Recognizing the interest in Barack Obama’s speech in Germany today, the McCain campaign came up with a photo-op that would have captured at least some attention — John McCain would hop on a helicopter and give a speech from an oil rig in the Gulf of Mexico, off the Louisiana coast. The campaign knows how important oil prices are to voters, so McCain assumed he could fool a few of them into thinking coastal drilling would give them relief at the pump.
But just an hour after the photo-op was finalized and the media was alerted, the event was off. The campaign said the weather just wasn’t cooperating. Jonathan Martin noted, “The campaign declined to comment any further about the quick decision to spike the trip other than to cite the weather.”
Truth be told, I hadn’t thought too much about this, other than to notice McCain’s streak of bad luck lately. But it turns out, there are two salient angles to this story.
First, as ThinkProgress noted, the cancellation of the photo-op doesn’t exactly reinforce the talking points about oil rig “safety.”
Ironically, the “weather” of concern is the strengthening Hurricane Dolly, which has been bumped up to a category 2 hurricane (Katrina was rated a category 5) with winds up to 100 miles per hour. Today, Dolly made landfall in Texas.
As the Wonk Room’s Brad Johnson has noted multiple times, McCain and his surrogates have for weeks been peddling the false claim that Hurricane Katrina caused no major oil spills to push for expanded drilling. […]
As McCain makes his push for increased oil production, Louisiana officials are also dealing with a barge collision that caused a spill of an estimated 9,000 barrels of fuel into the Mississippi River, resulting in a 12-mile long oil slick. “Television stations reported the stench of diesel fuel wafting across the French Quarter.”
Which leads to the second point: the weather is actually fine off the Louisiana coast today, and it’s the oil spill that probably prompted the cancellation.
Ben Smith mentioned this morning, “Partly cloudy and calm in New Orleans, where it might have been a nice day to visit a rig.”
But the McCain gang didn’t want to visit the rig if the reporters on hand were going to notice the smell of diesel wafting through the French Quarter.
The Coast Guard closed 29 miles of the Mississippi River at New Orleans after a 600-foot tanker and a barge loaded with fuel oil collided Wednesday, breaking the barge in half.
Nobody was injured, but more than 419,000 gallons of heavy, almost tar-like fuel oil spilled from the barge, forming a slick 12 miles long, said Lt.

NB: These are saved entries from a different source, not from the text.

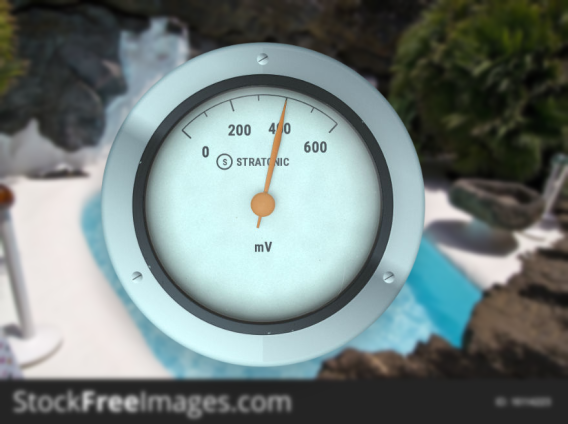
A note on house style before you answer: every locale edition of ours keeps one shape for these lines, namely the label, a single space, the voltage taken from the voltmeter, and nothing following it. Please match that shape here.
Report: 400 mV
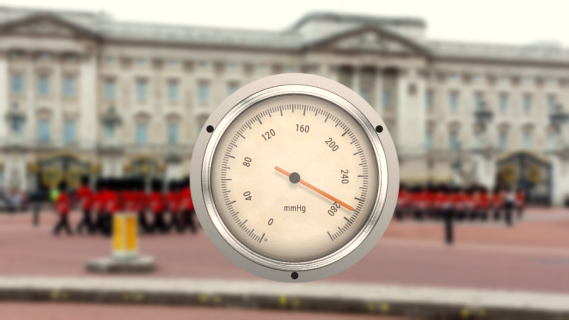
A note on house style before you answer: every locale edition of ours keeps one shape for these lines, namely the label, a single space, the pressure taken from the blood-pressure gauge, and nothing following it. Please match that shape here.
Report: 270 mmHg
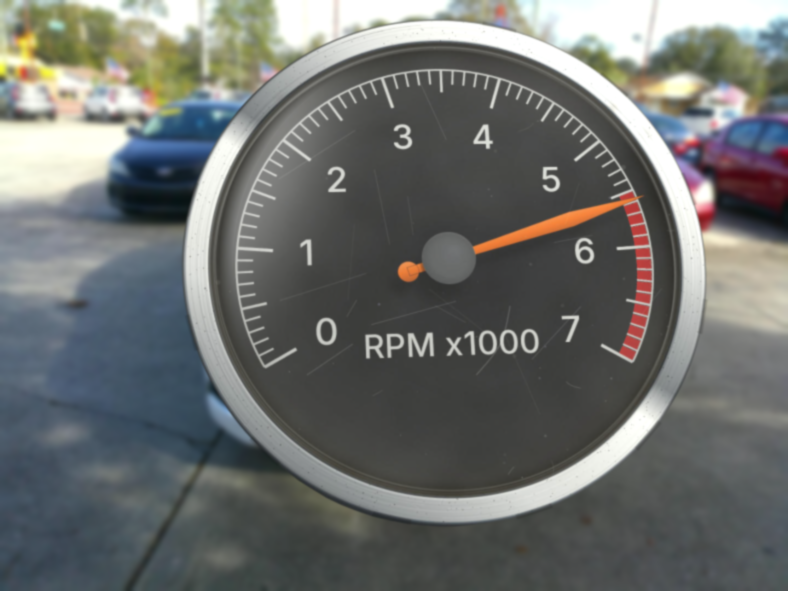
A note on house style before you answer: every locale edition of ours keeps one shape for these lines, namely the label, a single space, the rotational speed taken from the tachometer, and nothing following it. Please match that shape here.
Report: 5600 rpm
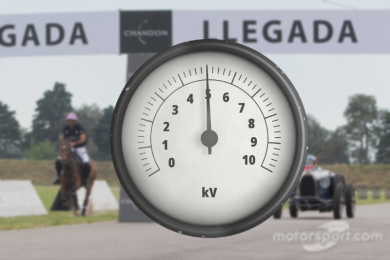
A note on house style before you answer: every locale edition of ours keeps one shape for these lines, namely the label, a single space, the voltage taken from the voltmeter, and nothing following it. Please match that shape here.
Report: 5 kV
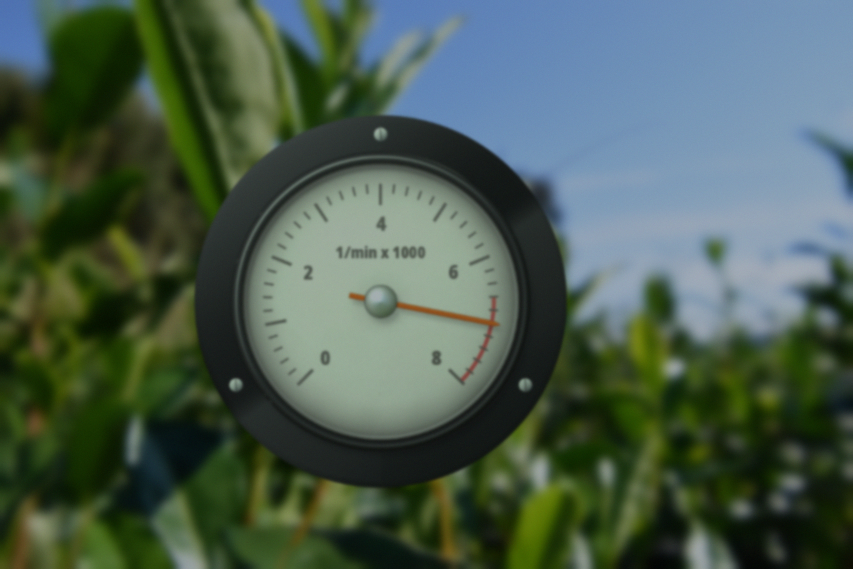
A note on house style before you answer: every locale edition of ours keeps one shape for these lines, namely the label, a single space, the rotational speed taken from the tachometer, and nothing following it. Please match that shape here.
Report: 7000 rpm
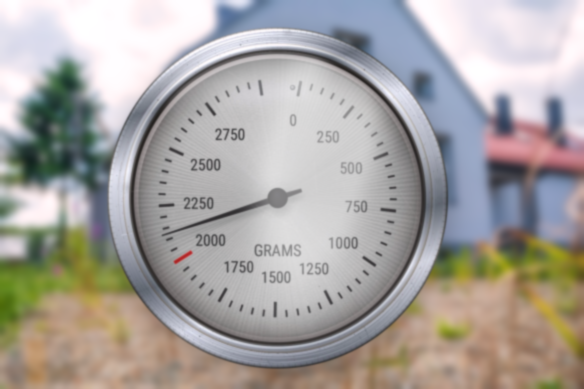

Cdr. Cheri Ben-Iesau, a Coast Guard spokeswoman. […]
The double-hulled tanker Tintomara was loaded with about 4.2 million gallons of biodiesel and nearly 1.3 million gallons of styrene, but was not leaking, said Michael Wilson, president of ship management company Laurin Maritime (America) Inc. in Houston.
The collision occurred about 1:30 a.m. CDT just upriver from the Crescent City Connection, a pair of bridges between New Orleans’ east and west banks. A smell which many people thought was diesel was noticeable in the French Quarter and parts of New Orleans’ central business district.
Nothing says “drill safely now” like an oil spill that closes 29 miles of the Mississippi River near New Orleans.
Maybe this prompted the McCain campaign’s cancellation more than cloudy weather? Call it a hunch.